THE PROBLEM :: Could you turn every line of text in the items below into a JSON list of strings, one string per line, skipping blank lines?

EXTRACTED MATERIAL ::

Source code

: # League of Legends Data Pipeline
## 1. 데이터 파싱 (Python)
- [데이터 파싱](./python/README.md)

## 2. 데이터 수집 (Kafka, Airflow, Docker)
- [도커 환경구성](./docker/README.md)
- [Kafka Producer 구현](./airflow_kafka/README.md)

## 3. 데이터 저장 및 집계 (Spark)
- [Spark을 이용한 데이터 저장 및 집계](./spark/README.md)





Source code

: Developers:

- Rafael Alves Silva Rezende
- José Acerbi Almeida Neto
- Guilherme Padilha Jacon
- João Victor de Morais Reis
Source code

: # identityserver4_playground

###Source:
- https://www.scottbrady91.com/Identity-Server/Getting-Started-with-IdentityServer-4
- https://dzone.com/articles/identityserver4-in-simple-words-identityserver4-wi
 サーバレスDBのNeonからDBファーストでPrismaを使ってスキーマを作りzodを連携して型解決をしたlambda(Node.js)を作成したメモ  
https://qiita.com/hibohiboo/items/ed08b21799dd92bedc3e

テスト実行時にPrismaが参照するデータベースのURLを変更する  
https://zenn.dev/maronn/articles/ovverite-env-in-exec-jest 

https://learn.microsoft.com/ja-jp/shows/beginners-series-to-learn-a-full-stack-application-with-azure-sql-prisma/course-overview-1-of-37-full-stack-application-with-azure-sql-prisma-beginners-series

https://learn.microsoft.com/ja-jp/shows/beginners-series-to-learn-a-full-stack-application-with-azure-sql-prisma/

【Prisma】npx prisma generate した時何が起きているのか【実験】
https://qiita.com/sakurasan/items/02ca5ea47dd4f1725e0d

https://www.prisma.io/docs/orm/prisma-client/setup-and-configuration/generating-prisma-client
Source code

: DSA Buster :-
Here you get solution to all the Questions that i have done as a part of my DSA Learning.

ANSWER SECTION ::
[
  "Source code",
  ": # League of Legends Data Pipeline",
  "## 1. 데이터 파싱 (Python)",
  "- [데이터 파싱](./python/README.md)",
  "## 2. 데이터 수집 (Kafka, Airflow, Docker)",
  "- [도커 환경구성](./docker/README.md)",
  "- [Kafka Producer 구현](./airflow_kafka/README.md)",
  "## 3. 데이터 저장 및 집계 (Spark)",
  "- [Spark을 이용한 데이터 저장 및 집계](./spark/README.md)",
  "Source code",
  ": Developers:",
  "- Rafael Alves Silva Rezende",
  "- José Acerbi Almeida Neto",
  "- Guilherme Padilha Jacon",
  "- João Victor de Morais Reis",
  "Source code",
  ": # identityserver4_playground",
  "###Source:",
  "- https://www.scottbrady91.com/Identity-Server/Getting-Started-with-IdentityServer-4",
  "- https://dzone.com/articles/identityserver4-in-simple-words-identityserver4-wi",
  " サーバレスDBのNeonからDBファーストでPrismaを使ってスキーマを作りzodを連携して型解決をしたlambda(Node.js)を作成したメモ  ",
  "https://qiita.com/hibohiboo/items/ed08b21799dd92bedc3e",
  "テスト実行時にPrismaが参照するデータベースのURLを変更する  ",
  "https://zenn.dev/maronn/articles/ovverite-env-in-exec-jest ",
  "https://learn.microsoft.com/ja-jp/shows/beginners-series-to-learn-a-full-stack-application-with-azure-sql-prisma/course-overview-1-of-37-full-stack-application-with-azure-sql-prisma-beginners-series",
  "https://learn.microsoft.com/ja-jp/shows/beginners-series-to-learn-a-full-stack-application-with-azure-sql-prisma/",
  "【Prisma】npx prisma generate した時何が起きているのか【実験】",
  "https://qiita.com/sakurasan/items/02ca5ea47dd4f1725e0d",
  "https://www.prisma.io/docs/orm/prisma-client/setup-and-configuration/generating-prisma-client",
  "Source code",
  ": DSA Buster :-",
  "Here you get solution to all the Questions that i have done as a part of my DSA Learning."
]